(DATA FOR REVIEW Opens)
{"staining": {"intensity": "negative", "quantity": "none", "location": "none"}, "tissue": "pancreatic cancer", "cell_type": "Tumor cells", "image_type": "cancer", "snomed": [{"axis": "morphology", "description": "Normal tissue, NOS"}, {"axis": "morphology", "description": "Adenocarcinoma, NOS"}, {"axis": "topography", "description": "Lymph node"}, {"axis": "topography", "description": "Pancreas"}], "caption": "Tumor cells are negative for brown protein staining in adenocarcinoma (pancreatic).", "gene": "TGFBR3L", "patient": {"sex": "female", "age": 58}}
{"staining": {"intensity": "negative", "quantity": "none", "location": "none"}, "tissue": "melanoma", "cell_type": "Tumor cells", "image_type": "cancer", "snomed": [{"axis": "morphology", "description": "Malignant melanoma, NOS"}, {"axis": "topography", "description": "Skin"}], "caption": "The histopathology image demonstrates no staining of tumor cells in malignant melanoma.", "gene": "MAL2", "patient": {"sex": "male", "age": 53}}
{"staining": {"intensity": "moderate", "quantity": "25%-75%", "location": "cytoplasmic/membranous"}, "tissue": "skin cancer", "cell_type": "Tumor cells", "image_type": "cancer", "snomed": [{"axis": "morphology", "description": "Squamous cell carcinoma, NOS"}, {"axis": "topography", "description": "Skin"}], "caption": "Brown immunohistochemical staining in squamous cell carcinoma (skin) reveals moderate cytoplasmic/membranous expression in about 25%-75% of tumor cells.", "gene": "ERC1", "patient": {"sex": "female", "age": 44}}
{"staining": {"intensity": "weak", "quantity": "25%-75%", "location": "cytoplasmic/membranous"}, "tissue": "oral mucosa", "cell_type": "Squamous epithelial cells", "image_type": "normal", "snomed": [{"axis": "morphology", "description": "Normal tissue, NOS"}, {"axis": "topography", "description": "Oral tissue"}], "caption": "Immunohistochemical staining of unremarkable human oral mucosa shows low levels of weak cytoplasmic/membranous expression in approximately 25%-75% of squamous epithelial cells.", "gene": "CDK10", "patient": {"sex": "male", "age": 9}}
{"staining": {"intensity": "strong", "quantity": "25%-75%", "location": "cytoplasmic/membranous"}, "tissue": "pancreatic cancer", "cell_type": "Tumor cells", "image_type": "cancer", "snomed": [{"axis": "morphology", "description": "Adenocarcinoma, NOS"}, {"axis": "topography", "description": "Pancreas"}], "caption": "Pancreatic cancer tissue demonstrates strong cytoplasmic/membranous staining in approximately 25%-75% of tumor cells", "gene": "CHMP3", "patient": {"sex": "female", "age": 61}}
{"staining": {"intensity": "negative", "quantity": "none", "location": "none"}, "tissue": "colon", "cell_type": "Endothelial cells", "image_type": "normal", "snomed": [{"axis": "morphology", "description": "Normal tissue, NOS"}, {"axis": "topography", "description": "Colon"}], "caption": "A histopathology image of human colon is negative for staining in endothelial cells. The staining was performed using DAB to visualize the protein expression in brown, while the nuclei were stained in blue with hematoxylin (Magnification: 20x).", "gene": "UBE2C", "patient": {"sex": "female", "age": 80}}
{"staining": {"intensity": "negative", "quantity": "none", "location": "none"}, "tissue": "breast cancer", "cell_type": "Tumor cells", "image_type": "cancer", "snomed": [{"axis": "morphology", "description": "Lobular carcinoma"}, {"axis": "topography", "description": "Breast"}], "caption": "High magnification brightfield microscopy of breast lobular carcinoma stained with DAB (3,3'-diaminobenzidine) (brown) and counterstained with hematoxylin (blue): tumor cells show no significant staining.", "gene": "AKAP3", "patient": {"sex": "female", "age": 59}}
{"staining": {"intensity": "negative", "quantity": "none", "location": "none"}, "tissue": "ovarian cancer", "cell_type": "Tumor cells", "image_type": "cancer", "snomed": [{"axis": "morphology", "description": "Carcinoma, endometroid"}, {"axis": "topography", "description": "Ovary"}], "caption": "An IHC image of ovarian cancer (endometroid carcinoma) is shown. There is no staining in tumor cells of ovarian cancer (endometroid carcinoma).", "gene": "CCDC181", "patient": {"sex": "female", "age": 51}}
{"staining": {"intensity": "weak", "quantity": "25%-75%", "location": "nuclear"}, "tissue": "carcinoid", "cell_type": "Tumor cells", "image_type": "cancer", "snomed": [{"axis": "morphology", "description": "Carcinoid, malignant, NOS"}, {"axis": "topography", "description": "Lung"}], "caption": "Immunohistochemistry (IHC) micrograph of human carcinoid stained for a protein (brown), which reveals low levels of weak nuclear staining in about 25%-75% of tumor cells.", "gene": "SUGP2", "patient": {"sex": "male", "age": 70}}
(DATA FOR REVIEW Closes)
**TASK DESCRIPTION**
Repeat each entry word for word.

**OUTPUT FOR THIS EXERCISE**
{"staining": {"intensity": "negative", "quantity": "none", "location": "none"}, "tissue": "pancreatic cancer", "cell_type": "Tumor cells", "image_type": "cancer", "snomed": [{"axis": "morphology", "description": "Normal tissue, NOS"}, {"axis": "morphology", "description": "Adenocarcinoma, NOS"}, {"axis": "topography", "description": "Lymph node"}, {"axis": "topography", "description": "Pancreas"}], "caption": "Tumor cells are negative for brown protein staining in adenocarcinoma (pancreatic).", "gene": "TGFBR3L", "patient": {"sex": "female", "age": 58}}
{"staining": {"intensity": "negative", "quantity": "none", "location": "none"}, "tissue": "melanoma", "cell_type": "Tumor cells", "image_type": "cancer", "snomed": [{"axis": "morphology", "description": "Malignant melanoma, NOS"}, {"axis": "topography", "description": "Skin"}], "caption": "The histopathology image demonstrates no staining of tumor cells in malignant melanoma.", "gene": "MAL2", "patient": {"sex": "male", "age": 53}}
{"staining": {"intensity": "moderate", "quantity": "25%-75%", "location": "cytoplasmic/membranous"}, "tissue": "skin cancer", "cell_type": "Tumor cells", "image_type": "cancer", "snomed": [{"axis": "morphology", "description": "Squamous cell carcinoma, NOS"}, {"axis": "topography", "description": "Skin"}], "caption": "Brown immunohistochemical staining in squamous cell carcinoma (skin) reveals moderate cytoplasmic/membranous expression in about 25%-75% of tumor cells.", "gene": "ERC1", "patient": {"sex": "female", "age": 44}}
{"staining": {"intensity": "weak", "quantity": "25%-75%", "location": "cytoplasmic/membranous"}, "tissue": "oral mucosa", "cell_type": "Squamous epithelial cells", "image_type": "normal", "snomed": [{"axis": "morphology", "description": "Normal tissue, NOS"}, {"axis": "topography", "description": "Oral tissue"}], "caption": "Immunohistochemical staining of unremarkable human oral mucosa shows low levels of weak cytoplasmic/membranous expression in approximately 25%-75% of squamous epithelial cells.", "gene": "CDK10", "patient": {"sex": "male", "age": 9}}
{"staining": {"intensity": "strong", "quantity": "25%-75%", "location": "cytoplasmic/membranous"}, "tissue": "pancreatic cancer", "cell_type": "Tumor cells", "image_type": "cancer", "snomed": [{"axis": "morphology", "description": "Adenocarcinoma, NOS"}, {"axis": "topography", "description": "Pancreas"}], "caption": "Pancreatic cancer tissue demonstrates strong cytoplasmic/membranous staining in approximately 25%-75% of tumor cells", "gene": "CHMP3", "patient": {"sex": "female", "age": 61}}
{"staining": {"intensity": "negative", "quantity": "none", "location": "none"}, "tissue": "colon", "cell_type": "Endothelial cells", "image_type": "normal", "snomed": [{"axis": "morphology", "description": "Normal tissue, NOS"}, {"axis": "topography", "description": "Colon"}], "caption": "A histopathology image of human colon is negative for staining in endothelial cells. The staining was performed using DAB to visualize the protein expression in brown, while the nuclei were stained in blue with hematoxylin (Magnification: 20x).", "gene": "UBE2C", "patient": {"sex": "female", "age": 80}}
{"staining": {"intensity": "negative", "quantity": "none", "location": "none"}, "tissue": "breast cancer", "cell_type": "Tumor cells", "image_type": "cancer", "snomed": [{"axis": "morphology", "description": "Lobular carcinoma"}, {"axis": "topography", "description": "Breast"}], "caption": "High magnification brightfield microscopy of breast lobular carcinoma stained with DAB (3,3'-diaminobenzidine) (brown) and counterstained with hematoxylin (blue): tumor cells show no significant staining.", "gene": "AKAP3", "patient": {"sex": "female", "age": 59}}
{"staining": {"intensity": "negative", "quantity": "none", "location": "none"}, "tissue": "ovarian cancer", "cell_type": "Tumor cells", "image_type": "cancer", "snomed": [{"axis": "morphology", "description": "Carcinoma, endometroid"}, {"axis": "topography", "description": "Ovary"}], "caption": "An IHC image of ovarian cancer (endometroid carcinoma) is shown. There is no staining in tumor cells of ovarian cancer (endometroid carcinoma).", "gene": "CCDC181", "patient": {"sex": "female", "age": 51}}
{"staining": {"intensity": "weak", "quantity": "25%-75%", "location": "nuclear"}, "tissue": "carcinoid", "cell_type": "Tumor cells", "image_type": "cancer", "snomed": [{"axis": "morphology", "description": "Carcinoid, malignant, NOS"}, {"axis": "topography", "description": "Lung"}], "caption": "Immunohistochemistry (IHC) micrograph of human carcinoid stained for a protein (brown), which reveals low levels of weak nuclear staining in about 25%-75% of tumor cells.", "gene": "SUGP2", "patient": {"sex": "male", "age": 70}}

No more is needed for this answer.